İSMAİL SAFİ (İstanbul) - Teşekkür ederim Başkanım.

Ben de Ali Şahin Bey'in söyledikleri noktaya bir katkıda bulunmak istiyorum. Ben de uzun zamandır sivil toplum kuruluşlarında başkanlık yapıyorum. Hele bir tanesi de uluslararası bir sivil toplum kuruluşu, hâlen Başkanıyım, Bükreş merkezli, ki Avrupa Birliği ülkesi bir ülkenin sivil toplum kuruluşu. Biz bu kuruluş üzerinden yaklaşık 25 tane Avrupa Birliği projesi gerçekleştirdik. Sizin söylediğiniz o konuyla alakalı herhangi bir engel veya fazla bir bürokrasi görmedik. Çünkü o bir şablon aslında, şablonu öğrendikten sonra iş çok kolay oluyor. Objektif değerlendirme yapabilmeleri için o şablonu da uygulamaları gerekiyor.

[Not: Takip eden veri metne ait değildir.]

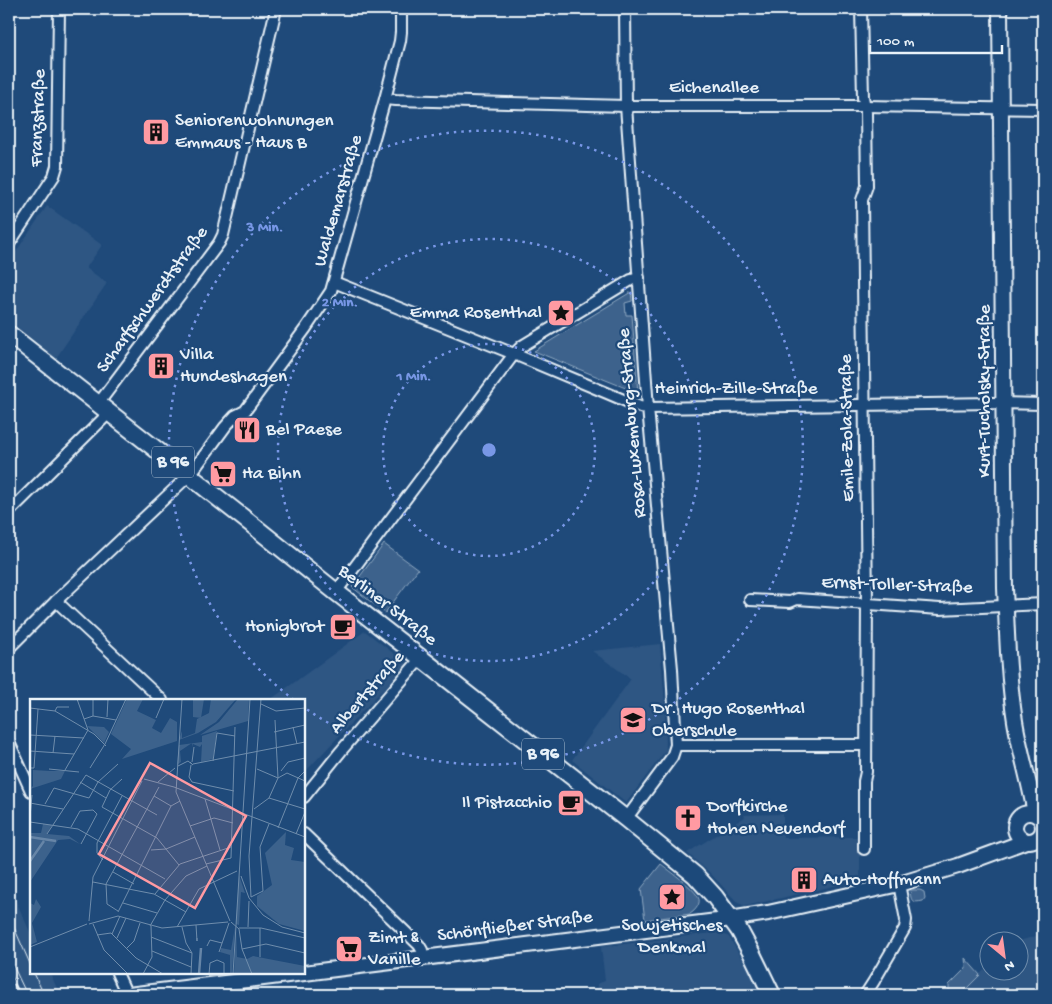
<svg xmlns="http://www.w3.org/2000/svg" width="1052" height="1004" font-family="'Gochi Hand',sans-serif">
	<rect width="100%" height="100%" fill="#1f4a7a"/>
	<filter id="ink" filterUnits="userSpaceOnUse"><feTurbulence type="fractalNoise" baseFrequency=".02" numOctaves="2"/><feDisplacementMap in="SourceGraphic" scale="10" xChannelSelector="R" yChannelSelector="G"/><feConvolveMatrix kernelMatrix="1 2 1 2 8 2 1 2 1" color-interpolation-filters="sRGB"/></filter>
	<g filter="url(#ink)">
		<g fill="#2e5683">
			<polygon points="47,206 102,245 86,268 107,283 56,358 9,320 9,262"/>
			<polygon points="365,631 407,664 306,771 304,768 304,700 270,700"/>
			<polygon points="660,644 665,704 666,750 626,803 572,760 631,679 592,651"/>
			<polygon points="783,814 783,838 860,837 860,880 746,906 738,903 710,873 687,853 745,817 744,815"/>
			<polygon points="9,886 31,934 31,973 50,973 60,995 9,995"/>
			<polygon points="720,932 729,937 751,974 761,995 600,995 597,984 605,981 601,947"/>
			<polygon points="1043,934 1043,995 960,995 989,965 990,972 1020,972 1019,941"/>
		</g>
		<g fill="#3c628c" stroke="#92aac2">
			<polygon points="631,292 632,301 625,303 626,315 632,315 638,393 534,351"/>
			<polygon points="384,544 418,569 385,613 352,587"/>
			<path d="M661,864C670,871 693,887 698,897C702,903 695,911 690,914L645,920L641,889Z"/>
			<path d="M910,890H920L924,892L925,898L923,901C912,903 911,902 910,890Z"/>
			<polygon points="965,958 980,975 960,995 949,995 949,985 966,968"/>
		</g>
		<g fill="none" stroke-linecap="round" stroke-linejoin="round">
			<g stroke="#e8f1f8" stroke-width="14">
				<g id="street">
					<polyline points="625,9 626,106 648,408 672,669 676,745 672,757 626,819"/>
					<polyline points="861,9 863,97 866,113 867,186 862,200 867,603 866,772 864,781 864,849"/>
					<polyline points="385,99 396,100 626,106 865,106 1043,109"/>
					<polyline points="9,244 54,176 57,166 59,9"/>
					<polyline points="334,282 514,354 607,393 640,407 648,408 995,403 1043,404"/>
					<polyline points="98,404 219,243 223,235 276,9"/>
					<polyline points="9,512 109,413"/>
					<polyline points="336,592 514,354 522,346 631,280 639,278"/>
					<polyline points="750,600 790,602 797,599 940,609 1043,604"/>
					<polyline points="56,601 162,700"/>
					<polyline points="9,648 56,601 183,481 195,468 225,427 235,416 245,411 306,328 331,291 385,99 400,41 401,32 401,9"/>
					<polyline points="9,742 31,791"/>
					<polyline points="676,745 865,745"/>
					<polyline points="304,797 341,751 421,658"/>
					<polyline points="1041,820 1043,820"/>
					<polyline points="1042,832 1043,832"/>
					<polyline points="304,834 419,945 422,950 423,958"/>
					<polyline points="117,973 127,995"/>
					<polyline points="865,995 874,981 905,928 906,920 899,884"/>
				</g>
			</g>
			<g stroke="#e8f1f8" stroke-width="18">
				<g id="secondary">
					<path d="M1000,9L1005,588C1007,632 1008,677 1015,721C1020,752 1030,783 1035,814"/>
					<circle cx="1029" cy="827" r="14"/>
					<polyline points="304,973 717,921 768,913 899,884 958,866 1026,841"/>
					<polyline points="128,995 304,973"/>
				</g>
			</g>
			<g stroke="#e8f1f8" stroke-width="20">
				<polyline id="primary" points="9,334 250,523 336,592 426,662 626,819 695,875 715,897 739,930 752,954 772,995"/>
			</g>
			<use href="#street" stroke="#1f4a7a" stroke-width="10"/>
			<use href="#secondary" stroke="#1f4a7a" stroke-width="14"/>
			<use href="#primary" stroke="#1f4a7a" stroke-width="16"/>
			<g stroke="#e8f1f8" stroke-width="1">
				<polyline points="9,916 31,966"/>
				<polyline points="9,957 27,995"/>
				<polyline points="34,973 44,995"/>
			</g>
			<polyline stroke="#e8f1f8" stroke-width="2.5" stroke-dasharray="8 4" stroke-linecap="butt" points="9,973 20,995"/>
		</g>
	</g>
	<g fill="none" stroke="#7897e6" stroke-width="2.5" stroke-dasharray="2.5 5">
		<circle cx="489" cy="450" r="106"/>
		<circle cx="489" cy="450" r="211"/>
		<path d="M294 700A317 317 0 1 1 305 708"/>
	</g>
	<defs>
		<g id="building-square" transform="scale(1.4375)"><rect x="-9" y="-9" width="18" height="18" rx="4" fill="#ff9aa2" stroke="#1f4a7a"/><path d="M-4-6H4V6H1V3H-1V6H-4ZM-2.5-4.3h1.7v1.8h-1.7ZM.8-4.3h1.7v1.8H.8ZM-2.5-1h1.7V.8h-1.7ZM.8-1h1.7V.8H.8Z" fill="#111"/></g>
		<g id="sight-square" transform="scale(1.4375)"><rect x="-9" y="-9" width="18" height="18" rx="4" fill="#ff9aa2" stroke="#1f4a7a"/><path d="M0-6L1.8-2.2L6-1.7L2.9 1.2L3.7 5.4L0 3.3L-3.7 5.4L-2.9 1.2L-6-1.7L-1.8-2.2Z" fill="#111"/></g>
		<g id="restaurant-square" transform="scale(1.4375)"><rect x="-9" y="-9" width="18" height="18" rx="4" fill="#ff9aa2" stroke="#1f4a7a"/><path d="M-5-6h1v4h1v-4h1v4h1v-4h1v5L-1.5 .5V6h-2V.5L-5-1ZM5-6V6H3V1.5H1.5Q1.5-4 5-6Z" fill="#111"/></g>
		<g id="supermarket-square" transform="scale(1.4375)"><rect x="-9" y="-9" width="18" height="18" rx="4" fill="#ff9aa2" stroke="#1f4a7a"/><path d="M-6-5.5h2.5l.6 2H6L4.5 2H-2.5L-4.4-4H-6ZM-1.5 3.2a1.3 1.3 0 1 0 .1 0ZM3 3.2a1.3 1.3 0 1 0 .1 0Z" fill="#111"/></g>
		<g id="cafe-square" transform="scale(1.4375)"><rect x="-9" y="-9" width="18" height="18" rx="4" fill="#ff9aa2" stroke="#1f4a7a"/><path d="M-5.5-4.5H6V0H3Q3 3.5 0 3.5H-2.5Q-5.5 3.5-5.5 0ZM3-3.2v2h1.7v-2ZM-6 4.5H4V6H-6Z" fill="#111"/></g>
		<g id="school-square" transform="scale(1.4375)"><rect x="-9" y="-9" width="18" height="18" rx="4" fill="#ff9aa2" stroke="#1f4a7a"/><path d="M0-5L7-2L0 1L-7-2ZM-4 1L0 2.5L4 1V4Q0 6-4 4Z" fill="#111"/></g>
		<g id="church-square" transform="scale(1.4375)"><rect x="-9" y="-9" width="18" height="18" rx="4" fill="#ff9aa2" stroke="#1f4a7a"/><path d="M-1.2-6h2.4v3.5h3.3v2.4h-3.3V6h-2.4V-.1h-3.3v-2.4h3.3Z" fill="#111"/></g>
	</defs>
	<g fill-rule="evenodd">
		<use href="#building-square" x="156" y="132"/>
		<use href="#sight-square" x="561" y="313"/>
		<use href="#building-square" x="161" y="366"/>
		<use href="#restaurant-square" x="247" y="430"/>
		<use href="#supermarket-square" x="223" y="474"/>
		<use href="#cafe-square" x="343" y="627"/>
		<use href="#school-square" x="633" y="720"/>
		<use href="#cafe-square" x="571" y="803"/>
		<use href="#church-square" x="688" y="818"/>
		<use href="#building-square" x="804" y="880"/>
		<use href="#sight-square" x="672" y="897"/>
		<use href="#supermarket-square" x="349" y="949"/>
	</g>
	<g text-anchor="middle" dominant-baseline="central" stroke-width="4.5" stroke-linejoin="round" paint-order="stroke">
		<g fill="#1f4a7a" stroke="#acbfd2" stroke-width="1">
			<rect x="152" y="446.5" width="42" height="31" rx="4"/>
			<rect x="522" y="738.5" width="42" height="31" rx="4"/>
		</g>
		<g font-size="18" font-weight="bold" fill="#e8f1f8">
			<text x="173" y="462">B 96</text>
			<text x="543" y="754">B 96</text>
		</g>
		<g font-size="19" fill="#e8f1f8" stroke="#1f4a7a">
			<text x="714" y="88">Eichenallee</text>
			<text transform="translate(39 118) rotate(-88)">Franzstraße</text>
			<text transform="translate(339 201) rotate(-74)">Waldemarstraße</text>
			<text transform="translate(153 300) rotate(-54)">Scharfschwerdtstraße</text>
			<text x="736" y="389">Heinrich-Zille-Straße</text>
			<text transform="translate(985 391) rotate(-90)">Kurt-Tucholsky-Straße</text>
			<text transform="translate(633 423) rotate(-95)">Rosa-Luxemburg-Straße</text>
			<text transform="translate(848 428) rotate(-91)">Emile-Zola-Straße</text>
			<text transform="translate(897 586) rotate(2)">Ernst-Toller-Straße</text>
			<text transform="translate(387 606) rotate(38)">Berliner Straße</text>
			<text transform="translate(368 693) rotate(-49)">Albertstraße</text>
			<text transform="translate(515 927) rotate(-7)">Schönfließer Straße</text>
		</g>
		<g font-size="19" fill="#e8f1f8" stroke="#1f4a7a" text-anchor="start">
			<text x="175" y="121">Seniorenwohnungen<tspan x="175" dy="22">Emmaus - Haus B</tspan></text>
			<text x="542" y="313" text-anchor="end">Emma Rosenthal</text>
			<text x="180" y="355">Villa<tspan x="180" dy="22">Hundeshagen</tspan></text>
			<text x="266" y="430">Bel Paese</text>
			<text x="242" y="474">Ha Bihn</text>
			<text x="324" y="627" text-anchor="end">Honigbrot</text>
			<text x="652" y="709">Dr. Hugo Rosenthal<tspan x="652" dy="22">Oberschule</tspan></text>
			<text x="552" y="803" text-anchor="end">Il Pistacchio</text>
			<text x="707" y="807">Dorfkirche<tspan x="707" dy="22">Hohen Neuendorf</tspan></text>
			<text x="823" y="880">Auto-Hoffmann</text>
			<text x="672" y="926" text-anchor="middle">Sowjetisches<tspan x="672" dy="22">Denkmal</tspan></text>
			<text x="368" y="938">Zimt &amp;<tspan x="368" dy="22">Vanille</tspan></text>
		</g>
	</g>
	<g transform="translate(30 699)">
		<rect width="275" height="275" fill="#1f4a7a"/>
		<path d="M97,0H113L107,12L126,21L122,29L131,34L140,19L147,23V42L92,60L101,50L81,35ZM163,0H174L171,19L163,18ZM181,0H206L186,23L168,34L149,41L152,32V39L165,34L167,20L179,14ZM208,0H219L218,22L170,36L189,23ZM57,27L74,28L79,33L74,44ZM187,32L183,60L171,63L172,45L170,48L163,45V48L162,44L150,52L151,63L147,66L149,46L172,43V37ZM3,71L20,72H35L31,80L0,90L3,87ZM13,125L22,126L17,135L39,137L50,145L40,140L28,141L0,183V134H11ZM256,133L255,146L264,149L261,161L275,163V232L249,225L227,207V197L242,186L235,154ZM209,176L215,194L211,193L209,226L206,225ZM6,200L11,208L2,224L7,243L0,246V204L4,206ZM205,228L202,275H200V256L190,253L191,249L201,251ZM206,229L207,258L217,260L223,257L275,267V275H204Z" fill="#3c628c"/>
		<path fill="none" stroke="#6685a7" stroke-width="2.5" d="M0,138L26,142M0,162L14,142M169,275L171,249"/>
		<path fill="none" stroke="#6f8dac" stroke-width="1" d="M47,0L58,31M152,0L146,93L200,222M231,0L219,157L221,198L233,192L230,148L239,125M231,5L246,12L275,9M0,9L25,12L64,35L76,47M25,12L27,8H39M63,17V0M77,18L78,0M126,19L134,0M54,20L63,17L86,21M263,28L267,45M244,33L275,26M0,36L54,39M0,52L44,55M23,54L25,37M183,62L187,34L205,37M162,63L164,48M163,65L275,43M161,66L159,78L162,83L204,92M148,67L158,62L163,66L160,63M0,69H4L8,10M60,69L75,45L96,0M19,70L49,73M227,70L248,79M35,71L58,31M251,72L258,63L275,59M248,79L257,74L275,82M92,80L80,91L72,108L127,139L149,166M114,80L144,88L275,138M50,83L76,99M128,83L145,69M124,97L141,107M239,99L275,110M175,100L190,151M0,104L33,110M15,105L24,89L59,99L68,83L88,65M224,110L239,99L248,79L245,21M0,118L2,96M0,123L48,130L135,180M160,127L184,119L203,124M41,128L50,112L63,111L67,115L51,145M248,129L268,79L275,72M17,135L56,76L127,116M266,135L275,113M121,151L136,150L165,138M201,159L205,28M73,161L67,154V144L92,97M176,165L201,159M83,173L104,185M211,177L219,199L233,216L252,228L275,234M63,183L124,195L156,213M125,195L150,165L201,148M93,204L127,214M88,212L77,205L76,185L129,88M88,213L141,107L150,102M59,222L63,178L112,82M201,223L209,230L212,250L222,275M59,225L88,217L132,229L198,223M63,225L74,251L98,275M166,226L167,242V239M120,227L135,201L156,177L177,167M147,228L169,190L207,172M152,228L156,244L162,254L161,275M218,228L219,202M209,229H231L275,239M230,229V258M82,235L90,217M67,236L81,234L106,259L133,275M121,238L162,254M87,239L96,219M177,247L180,241L192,244M0,248L57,225M96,250L104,242L110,224M212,250L236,245L275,254M122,252L161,268M189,253L199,224M113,275L122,258L121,227M179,275L180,264L187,261L194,264V275M203,275L220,0"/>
		<path fill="#ff9aa2" fill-opacity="0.15" stroke="#ff9aa2" stroke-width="2.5" d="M120,64L216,117L165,209L69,155Z"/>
		<rect width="275" height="275" fill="none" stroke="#e8f1f8" stroke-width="2.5"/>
	</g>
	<circle cx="489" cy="450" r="8" fill="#7897e6" stroke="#1f4a7a" stroke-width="2.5"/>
	<g font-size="15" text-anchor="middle" font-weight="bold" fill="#7897e6" stroke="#1f4a7a" stroke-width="4.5" stroke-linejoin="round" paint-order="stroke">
		<text x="265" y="231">3 Min.</text>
		<text x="340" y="306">2 Min.</text>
		<text x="414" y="380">1 Min.</text>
	</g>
	<rect width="1052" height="1004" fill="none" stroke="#1f4a7a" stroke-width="30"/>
	<rect x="15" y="15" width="1022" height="974" fill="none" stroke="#e8f1f8" stroke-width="2" filter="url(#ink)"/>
	<g transform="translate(1004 956) rotate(151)"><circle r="24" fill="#1f4a7a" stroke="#6f8dac"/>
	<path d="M0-4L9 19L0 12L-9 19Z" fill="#ff9aa2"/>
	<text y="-8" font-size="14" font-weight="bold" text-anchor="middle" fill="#e8f1f8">N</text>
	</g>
	<path d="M870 45v8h132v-8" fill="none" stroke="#e8f1f8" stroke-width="2.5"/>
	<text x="877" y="45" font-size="15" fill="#e8f1f8" stroke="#1f4a7a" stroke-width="4" paint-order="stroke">100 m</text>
</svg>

Aslında, o sadece Avrupa Birliğiyle alakalı değil. Şimdi, mesela, biz Azerbaycan'la da şu an bir proje yapıyoruz, neredeyse prosedür hemen hemen aynı, aynı şeyi uyguluyor. Hatta, Türkiye'de de, Türkiye'deki bazı kuruluşlar bile hemen hemen aynı metodu, şablonu kullanıyorlar.

Şimdi, şöyle bir şey: Mesela, baktığımız zaman, Türkiye'de kaç tane sivil toplum kuruluşunun böyle bir altyapısı var yani proje uzmanı var diye baktığımız zaman, çok azında var ama onun da ortak bir şeyi bulunmuş, mesela, birçok sivil toplum kuruluşu zaten kendi öyle uzmanı yok ama bu konuda yetişmiş proje uzmanları var. Artık onlar için de bir kapı oldu çünkü çok iyi derecede yabancı dil bilmeleri gerekiyor onların, o yöntemi bilmeleri gerekiyor. O uzmanlar bellidir. Mesela, bir uzman böyle 5 tane, 10 tane sivil toplum kuruluşuna hizmet verebiliyor. Onun için, ben bunu değiştirme girişimimizin gereksiz olduğunu düşünüyorum. Zaten Avrupa Birliğinin mantalitesi, kafası da böyle çalışıyor. O konunun da bize bir sıkıntı yaratacağını düşünmüyorum. İlave olarak bunu söyledim.

Teşekkür ediyorum.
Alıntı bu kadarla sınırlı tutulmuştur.